Living off the grid in Stockton, California, self-sufficient inventor Allie Fox (Justin Theroux) and his family — wife Margot (Melissa George), daughter Dina (Logan Polish) and son Charlie (Gabriel Bateman) — are forced to go on the run from government forces across the border to Mexico.
With a show boasting a hero who is fervently anti-technology airing on the platform owned by the biggest tech company on the planet, The Mosquito Coast is a strange beast all round. Jumping off from Paul Theroux’s 1981 novel (more faithfully adapted by Peter Weir with Harrison Ford excelling as the unlikeable protagonist), showrunner Neil Cross (Luther) embraces the book’s basic ingredients — a family pulled along by an inventor on madcap exploits — then makes a very different cake that bears so little resemblance to its inspiration as to make you wonder why Cross just didn’t do his own thing altogether. It’s not that this version of The Mosquito Coast is bad. From Justin Theroux’s performance to the high production values, there’s a lot to like. It just doesn’t do what it says on the tin.

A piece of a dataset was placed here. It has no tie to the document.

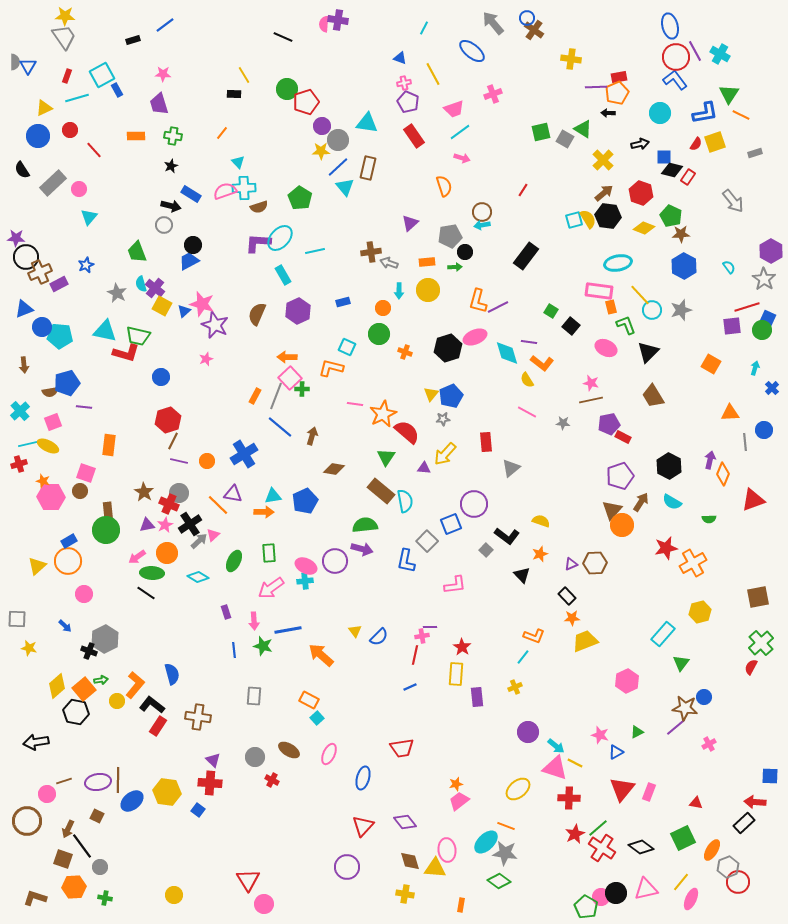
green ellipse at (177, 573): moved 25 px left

The show delays answering the key dramatic questions — to the point where it becomes frustrating rather than intriguing
The show diverges from the source material from the get-go. Allie Fox (Theroux, nephew of Paul, cousin of Louis) is still a failed inventor, making ice out of fire, with an overzealous distrust of convention and parlaying hardship into “an adventure”. But rather than embark on the family vacation from hell because he firmly believes modern (American) life is rubbish, as in the novel, Allie 2.0 takes his clan — wife Margot (Melissa George), daughter Dina (Logan Polish) and son Charlie (Gabriel Bateman) — on the lam from the US government. Their escape takes them to Mexico, and after an episode crossing a no man’s land used by the US army as a bombing range, the show pivots to an over-familiar Ozark Breaking Bad vibe with the Foxes becoming involved with a cartel. Taking flight, the family also has to deal with Paterson Joseph as Allie’s mysterious point man, Ian Hart as a lethal assassin in a nifty hat and a pair of NSA agents (Kimberly Elise, James LeGros) who are the closest The Mosquito Coast comes to comic relief.
The result is an engaging show, throwing up rescues, chases, run-ins with border militia, last-minute escapes and (an unlikely) prison break-out. Theroux brings charisma and energy to Allie, a kind of eco-warrior MacGyver, turning chicken grease into petrol, fluent in the dark web and banning his kids from cell phones/pop culture (Xbox and the Millennium Falcon mean nothing to them). Yet the show delays answering the key dramatic questions — what has Allie done wrong? Why does the family live this way? — to the point where it becomes frustrating rather than intriguing: at one point Allie is about to spill the beans to his understandably impatient kids only for a maid to walk in and snuff out the answer. With the crucial piece of the puzzle consistently denied, the result is that a lot of The Mosquito Coast begins to feel like padding.
The lion’s share of the episodes are directed by Rise Of The Planet Of The Apes’ Rupert Wyatt (he is also credited as an exec producer), so there’s some pretty stylish filmmaking on show, from a camera flying through an ice-making machine to well-tooled action to striking, grisly imagery, such as stuffed animals getting shot to bits in close-up slow motion (beware, there’s also some heavy-handed butterfly symbolism). The show delivers an interesting portrait, treading a line about whether the Fox family’s nomadic lifestyle is to be lauded or lambasted. It’s here where The Mosquito Coast thrives, rather than in its reliance on well-worn south-of-the-border disorder.
A charismatic Justin Theroux, some interesting ideas and great visuals are let down by tired drug-cartel malarkey and strange screenwriting choices. But perhaps the most baffling decision is to take on an adaptation and depart so wilfully from the source material. Stick with Peter Weir’s 1986 version.